The Beer Wench has asked us to write about “Frankenstein Beers” for today’s 44th gathering of The Session. I’ll be brief because I must get back to my research on what the best time to add Rosa Solis to the boil might be. I’d like to maximize the stirring up of lust.
Does a beer brewed with wheat malt, oat malt and beans sound like a Frankenstein beer? How about if once fermentation begins the brewers add the inner rind of a fir tree; fir and birch tree tips; Cnicus benedictus, a bitter herb used to stimulate appetite; flowers of Rosa Solis, an insect-eating bogplant, said to stir up lust; elder flowers; betony; wild thyme; cardamom; and pennyroyal (which turns out to be dangerously poisonous).

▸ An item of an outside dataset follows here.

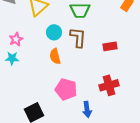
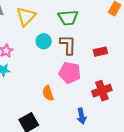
orange semicircle: (55, 56) -> (48, 93), moved
pink pentagon: (66, 89) -> (70, 73), moved

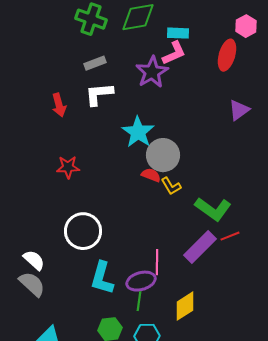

According to Martyn Cornell’s Amber, Gold & Black: The Story of Britain’s Great Beers that that wouldn’t be at all new. It’s a seventeenth century recipe for Mum from one of those boring old British brewers, a beer that apparently took inspiration from something an equally staid German brewer invented in 1492 and called Mumme. A poem written in about 1725 described Mum as “bitter as gall/And as strong as six horses/Coach and all.”
“There’s very little that’s new in the world,” Ron Pattinson, groundkeeper at Shut up about Barclay Perkins, answered via email when I asked him about this for an article that appeared in American Brewer. “It’s indicative of the poor grasp of beer history that modern brewers believe they are breaking new ground when, in reality, they’re following a well-trodden path. High OG, heavy hopping, long barrel-aging; all of these were commonplace 150 or 250 years ago.”

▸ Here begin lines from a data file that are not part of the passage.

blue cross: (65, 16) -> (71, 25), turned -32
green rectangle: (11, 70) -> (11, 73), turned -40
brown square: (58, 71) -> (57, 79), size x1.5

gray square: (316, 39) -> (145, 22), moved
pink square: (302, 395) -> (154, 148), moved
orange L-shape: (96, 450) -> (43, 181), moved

When I asked him to pick the “original” extreme beer he wrote, “Well Danziger Joppenbier is hard to beat. It was around since at least the 1700s. It was like Mumme, but even weirder.” Curiously, although the beer was brewed in Danzig most of its sales were in Britain, where it was spelled Jopenbier.
Randy Mosher, author of Radical Brewing and Tasting Beer, came up with the exact same answer. “The weirdest one I’ve run across is Danziger (Gdansk) Jopenbier, a . . . beer that started as a malt syrup at over 50 °Plato (not a typo, fifty), fermented spontaneously with a variety of oxidative yeasts and possessing a lot of sherrylike qualities,” he replied.
So Danziger Joppenbier, with flowers of Rosa Solis. I’d love to provide some tasting notes. As soon as somebody brews it.
Stan, quick question you might know. Do you know of any spontaneous fermentations in the US that have worked out? And I don’t mean spontaneous as in the wood walls of the room containing the fermentation vessel were sprayed down with a pre-known strains. I know Allagash did one, but when visiting they said it hadn’t turned out yet. Is there a local airborne microflora in the US that produces a quality flavor?
Betony is said to be a safe sedative for kids.
I showed some monks Elephant Head betony that grows by them. They made a whole pot of tea from quite a bit of betony. All fell asleep mid day for about 6 hrs.
Number two in the weird stakes would be Lyon Brown Beer that they threw calves’ feet into and then boiled in a pressure cooker.
Todd – Thanks for the tip. I’m headed up to Abiquiu next weekend and will ask them about that.